Il existe de nombreuses façons de s’automutiler voire de se suicider, la France est bien placée parmi les nations pour son expertise en la matière. Le magnifique programme de transfert de technologies a conduit à doter nos concurrents de moyens considérables et les transformer en adversaires industriels et commerciaux redoutables, pour ne citer que Airbus en Chine, Alstom aux USA, l’industrie automobile, les uniformes de l’Armée, les munitions, et tous ces produits qui nous reviennent fabriqués par d’autres. Alors que nous étions un exportateur de poulets, nous voilà désormais importateur “ils nous vendront même la corde pour les pendre“ disait Lénine. Nous avons fait mieux, nous leur avons donné la corde !
A la sortie du dernier conflit mondial et faisant suite à la conférence “Atom for Peace“ on créa en 1953, le CERN à Genève pour faire revenir les scientifiques éparpillés du fait de la guerre. La convention du CERN fut ratifiée par les parlements de 12 Etats Membres en 1954. Depuis lors le CERN, dont la France fut l’un des courageux fondateurs, n’a cessé d’empiler les succès tant scientifiques que techniques. Longue en est la liste, dans le domaine de la recherche pure et appliquée : les bosons par Carlo Rubbia et Peter Higgs, les chambres proportionnelles par Georges Charpak, le Web par Tim Berners-Lee et Robert Cailliau. De surcroit, les techniques appliquées ont amené des retombées significatives dans le domaine de l’imagerie et des thérapies médicales.
Le CERN a été fondé côté Suisse sur sa frontière avec la France. Il a eu dans les années 60, à déborder sur la France pour la construction des ISR (Intersecting Storage Ring) suivi en 1976 par le SPS
(Super Proton Synchrotron) de 7 kilomètres de circonférence, suivi en 1989 du LEP (Large Electron Positron) de 27 km transformé en 1989 en un LHC (Large Hadron Collider). Le CERN devenu le plus grand laboratoire du Monde, compte aujourd’hui 24 Etats Membres, 10 Etats Associés et 27 Etats Observateurs. Avec ses 2600 titulaires, le CERN met à disposition de plus de 16000 scientifiques du monde entier, des installations à la pointe du progrès. La France comme la Suisse bénéficie d’une opportunité d’emploi de main d’œuvre locale inespérée, contribuant significativement au développement de la région.

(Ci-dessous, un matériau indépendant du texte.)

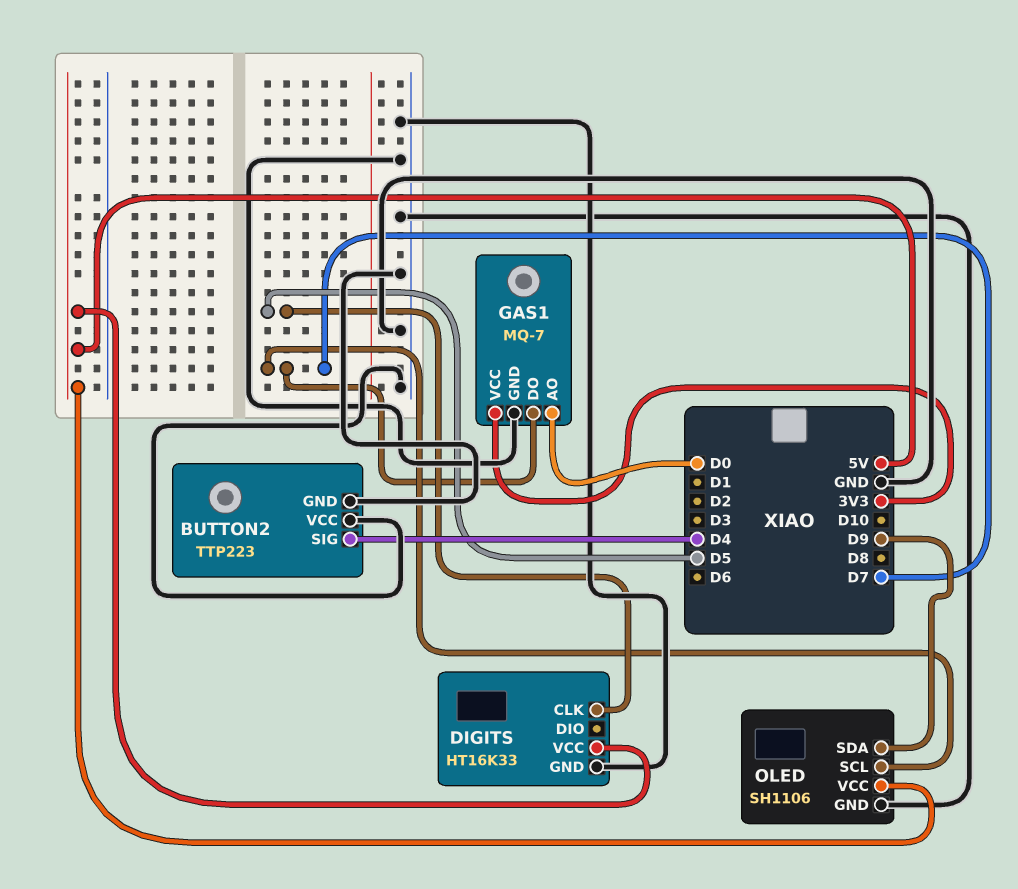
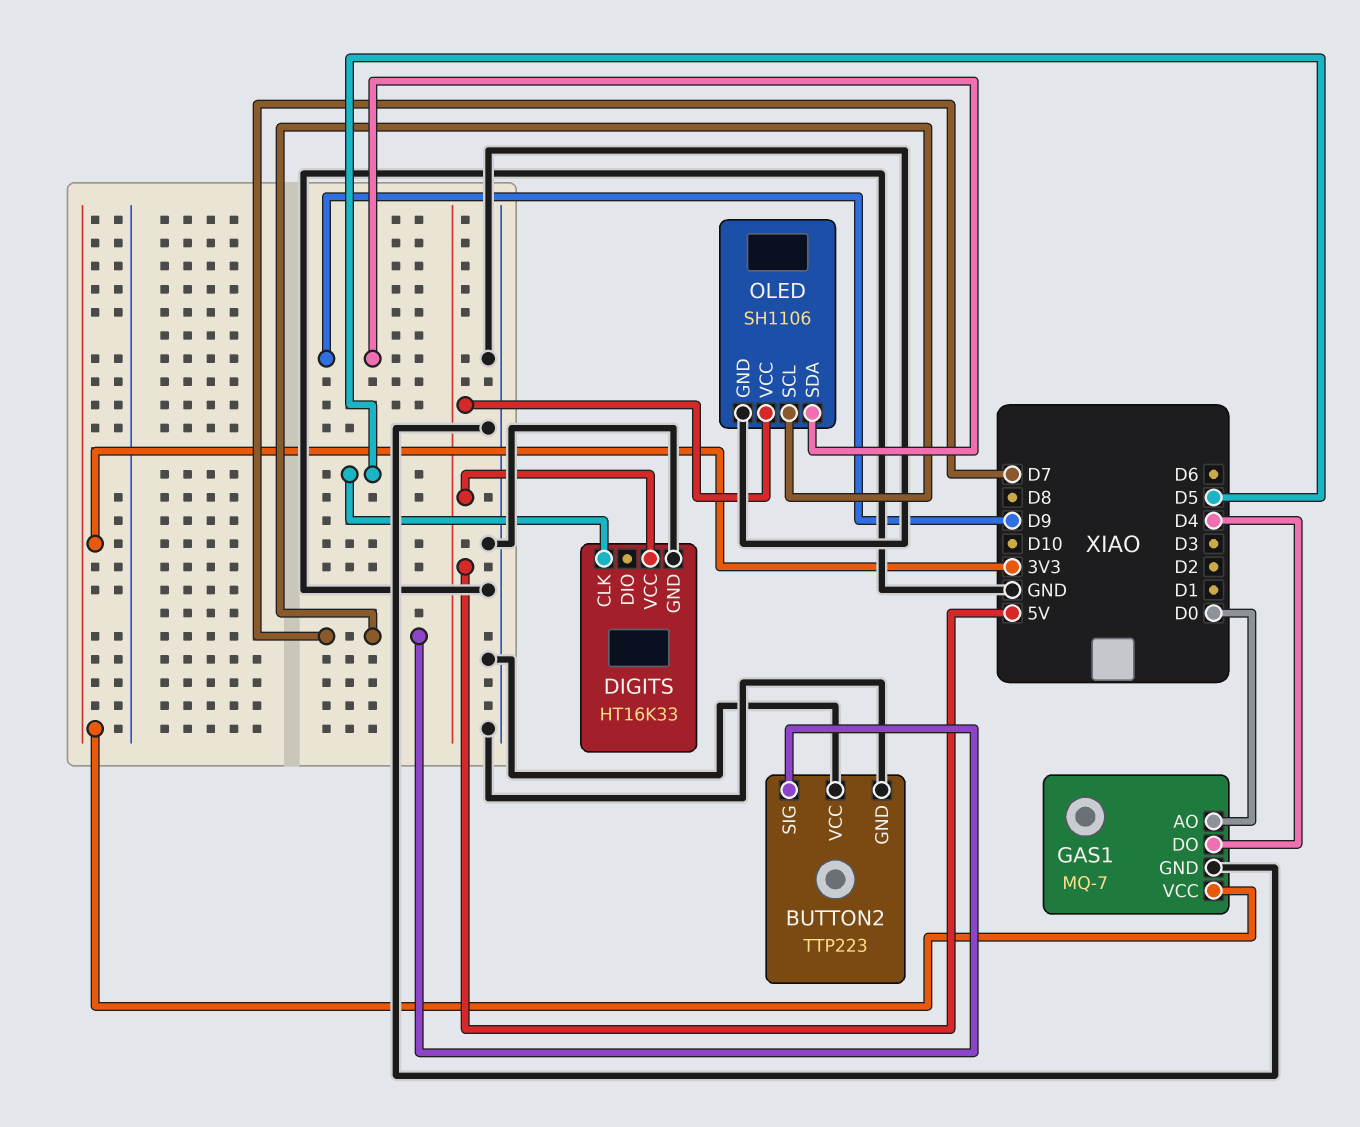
BUTTON2 pin SIG: D4 -> D7
GAS1 pin DO: D7 -> D4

La physique doit poursuivre ses recherches, pour cela une nouvelle machine, le FCC* (Futur Collisionneur Circulaire) est en projet. Il aura une circonférence de 90,7 kilomètres à une profondeur de 200 mètres. Il sera donc presque totalement invisible à part 8 sites en surface dont 7 en France et 1 en Suisse. La construction devrait débuter en 2030 pour une mise en service en 2040. Nul doute que cette construction apportera comme d’habitude, de magnifiques et inattendues retombées sur les plans scientifiques, techniques et économiques pour des décennies à venir. Il en a déjà été ainsi avec tous les projets précédents et cela malgré l’opposition et les manifestations de farfelus qui prédisaient une disparition de notre monde dans des trous noirs provoqués par les physiciens.
Le FCC s’il est adopté par les états membres du CERN, donnera l’occasion d’explorer de nouveaux domaines de l’Univers et engendrera des procédés révolutionnaires y compris dans ceux de la construction et de la préservation de notre environnement. Il donnera ainsi une impulsion gigantesque à l’industrie et à l’économie locale. Un des grands reproches avancés par les opposants, est une surconsommation électrique. Paradoxalement, cet argument plaide en faveur du projet, car le CERN parfaitement conscient de ce problème, va sans aucun doute développer des technologies tellement innovantes en matière d’économie d’énergie, qu’elles bénéficieront à l’humanité toute entière. A titre d’exemple, pour diminuer la consommation d’énergie de la future installation, le CERN a un grand programme de R&D pour la réalisation de supraconducteurs à haute température, technologie qui apportera certainement des avancées spectaculaires en matière de consommation et de transport de l’électricité.
Au cas où les opposants à qui l’on doit en partie, la destruction de notre tissu industriel, auraient gain de cause, le monde occidental verrait le projet chinois concurrent se réaliser, forçant ainsi l’ensemble de la physique moderne à se déplacer vers l’Empire du Milieu avec les conséquences que l’on connait déjà. La Chine l’a si bien compris, qu’elle a augmenté son investissement dans la recherche de plus de 8% en 2024 et va continuer à l’augmenter. Nous avons un exemple avec le départ d’un de nos prix Nobel à qui la Chine vient d’offrir une magnifique opportunité de travail. Ainsi, après la délocalisation industrielle, vient la délocalisation intellectuelle et de la recherche.
Que va-t-il nous rester ? Il serait temps de réagir.